The output format is shown as sample below. Each row represents a series of circle numbers in the ring beginning from 1 clockwisely and anticlockwisely. The order of numbers must satisfy the above requirements. Print solutions in lexicographical order.

You are to write a program that completes above process.
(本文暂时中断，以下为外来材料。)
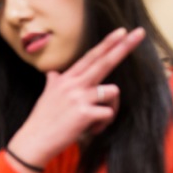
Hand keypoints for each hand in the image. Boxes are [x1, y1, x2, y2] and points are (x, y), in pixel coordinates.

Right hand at [7, 27, 143, 172]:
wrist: (34, 140)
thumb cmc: (42, 120)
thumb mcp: (46, 95)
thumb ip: (53, 81)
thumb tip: (52, 73)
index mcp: (65, 79)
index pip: (90, 57)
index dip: (107, 43)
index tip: (121, 31)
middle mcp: (73, 84)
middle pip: (104, 62)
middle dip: (123, 47)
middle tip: (139, 33)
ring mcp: (79, 97)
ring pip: (113, 92)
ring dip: (110, 107)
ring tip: (94, 119)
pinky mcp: (85, 113)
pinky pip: (109, 114)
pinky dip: (102, 124)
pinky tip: (90, 130)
Print a blank line after each case.

 

Sample Input

6 8

 

Sample Output

Case 1: 1 4 3 2 5 6 1 6 5 2 3 4 Case 2: 1 2 3 8 5 6 7 4 1 2 5 8 3 4 7 6 1 4 7 6 5 8 3 2 1 6 7 4 3 8 5 2

 

Source

Asia 1996, Shanghai (Mainland China)

 

Recommend

JGShining

 

 

一开始想到用BFS搜索，但是标志设定是个大问题，想了很久还是没想出解决方法，经同学指点之后，我忽然明白，DFS可以解决这个问题，果断换上DFS，WA了几次，对比发现那case没大写。。。。囧

 

贴下龌龊的代码：

 

#include<stdio.h>
#include<string.h>
#include<math.h>
int vis[25], pr[104];
int n;
void prime()
{
    int m = 10, i, j;
    memset(pr, 0, sizeof(pr));
    for(i = 2; i <= m; i++)
    {
        if(!pr[i])
        {
            for(j = i * i; j <= 100; j += i)
                pr[j] = 1;
        }
    }
}
void dfs(int g[], int cur)
{
    int i, j;
    for(i = 2; i <= n; i++)
    {
        if(vis[i] || pr[g[cur - 1] + i])continue;
        g[cur] = i;
        if(cur + 1 == n)
        {
            if(pr[g[cur] + 1])continue;
            j = 0;
            printf("%d", g[j]);
            for(j = 1; j <= cur; j++)
                printf(" %d", g[j]);
            printf("\n");
            return ;
        }
        vis[i] = 1;
        dfs(g, cur + 1);
        vis[i] = 0;
    }
}
int main()
{
    int count = 0, g[30];
    prime();
    while(scanf("%d", &n) != EOF)
    {
        printf("Case %d:\n", ++count);
        memset(g, 0, sizeof(g));
        memset(vis, 0, sizeof(vis));
        g[0] = 1;
        dfs(g, 1);
        printf("\n");
    }
    return 0;
}